Rare inscribed copy of You Only Live Twice
A fine presentation copy of You Only Live Twice, inscribed by the author Ian Fleming to former CIA Director Allen Dulles is being offered for sale by London-based rare book dealer Peter Harrington for £27,500.
The first edition presentation copy features the inscription: “To Celestial Dulles-San from Miserable Fleming-San”.
The humorous mock-Japanese inscription reflects the subject matter of the book, yet also the familiarity between the two men, both having held senior positions in their nation’s respective intelligence agencies. Dulles, furthermore, is praised by name in the novel when M complains the CIA have stopped revealing information to MI6: “They regard that as their private preserve. When Allen Dulles was in charge, we used at least to get digests of any stuff that concerned us, but this new man McCone has cracked down on all that” (page 41).
Dulles notes this copy of the book and Fleming’s inscription to him in his 1969 work Great Spy Stories from Fiction. Although Dulles is recorded as having a full set of the James Bond novels all presented by Fleming, this is the only example Peter Harrington could trace on the market.
You Only Live Twice was the eleventh Bond novel, based on Japanese material that Fleming had gathered on his five-week foreign jaunt on behalf of The Sunday Times, the basis of his non-fiction Thrilling Cities (1963). It was the last Bond story published in his lifetime. The film adaptation, starring Sean Connery as Bond, was released in 1967.
A close friend of Fleming, Allen Dulles (1893-1969) served as director of the CIA from 1953 to 1961 under Eisenhower and Kennedy. He was consequently a significant figure in the early Cold War, overseeing the coup d’états in Iran and Guatemala, the Lockheed U-2 aircraft program, the Project MKUltra mind control program, and the Bay of Pigs Invasion. It is difficult to imagine a more appropriate presentation for the spy novel.
Dulles first encountered Fleming’s work when Jacqueline Kennedy gave him a copy of From Russia with Love in 1956. He sought a meeting with the author, one which did not in fact happen until 1959, when “over a suitably epicurean meal in London’s West End, they struck up an instant rapport. This was perhaps not suprising. Dulles was a warm Anglophile, while Fleming had got on very well with the Americans with whom he had worked during the war… both possessed a visceral conviction (opponents would call it paranoia) that the Russians were plotting night and day against the West” (Moran, p. 211). They maintained correspondence until Fleming’s death in 1964.

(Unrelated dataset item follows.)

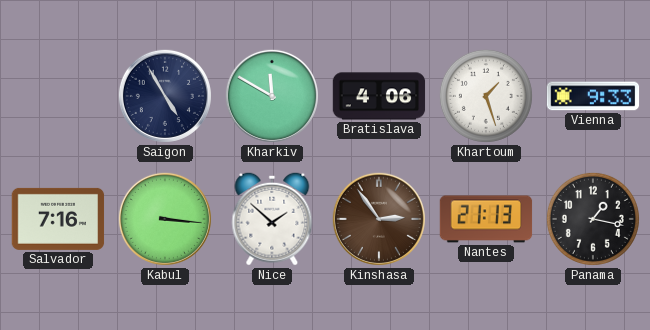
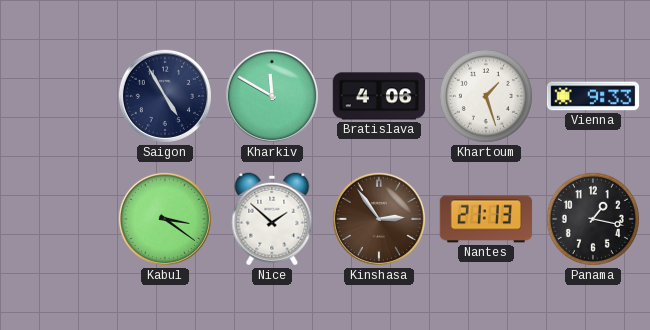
Salvador: 7:16 -> none
Kabul: 3:16 -> 3:21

Yet the presentation represents more than just a cordial relationship between the two intelligence experts. Dulles was a great champion of the Bond novels in America, actively promoting the novels in the American press as a means of promoting public support for secretive intelligence agencies. This raised eyebrows among certain of his peers, who viewed the Bond novels as a salacious and populist misconstruction of intelligence work. But as Moran has argued, “Dulles liked Bond because the series was an unashamed celebration of the spy business. Despite being something of a blithe anachronism, a throwback to a time when spies dressed for dinner and crude racial stereotypes were socially acceptable, 007 projected an image of Western intelligence services as a noble-band of decisive and courageous patriots, fighting an enemy in the Soviet Union, that possessed a kind of wanton, undiscriminating belligerence” (ibid., p. 209).
Fleming himself interpreted his creation in the same way, once saying that Bond was the intelligence community’s “strong right hand” in the fight against communism (ibid.). Bond offered popular respect for the CIA’s work, especially at a time when the Soviet shooting down of the U-2 Spy plane and the failed Bay of Pigs invasion under Dulles’s watch (he had to resign over the latter) led to claims that the agency was ineffective and poorly run.
After Dulles’s death, the CIA impounded his private papers, finding with some shock that in Dulles and Fleming’s correspondence the former revealed much sensitive information to the latter, and that Dulles actively sought Fleming’s advice on intelligence matters. He even funded research into gizmos from the books, including a spring-loaded knife embedded into a shoe, and was thrilled to find that it worked. Moran comments on the significance of their relationship.
It is well known that spy fiction authors claim to draw inspiration from the real intelligence world. But the relationship between Dulles and Fleming shows that real intelligence also finds inspiration in spy fiction, for their public presentation, for technologies, and for their heroic self-image. It dispels any lingering notion that Bond is of no significance to historians.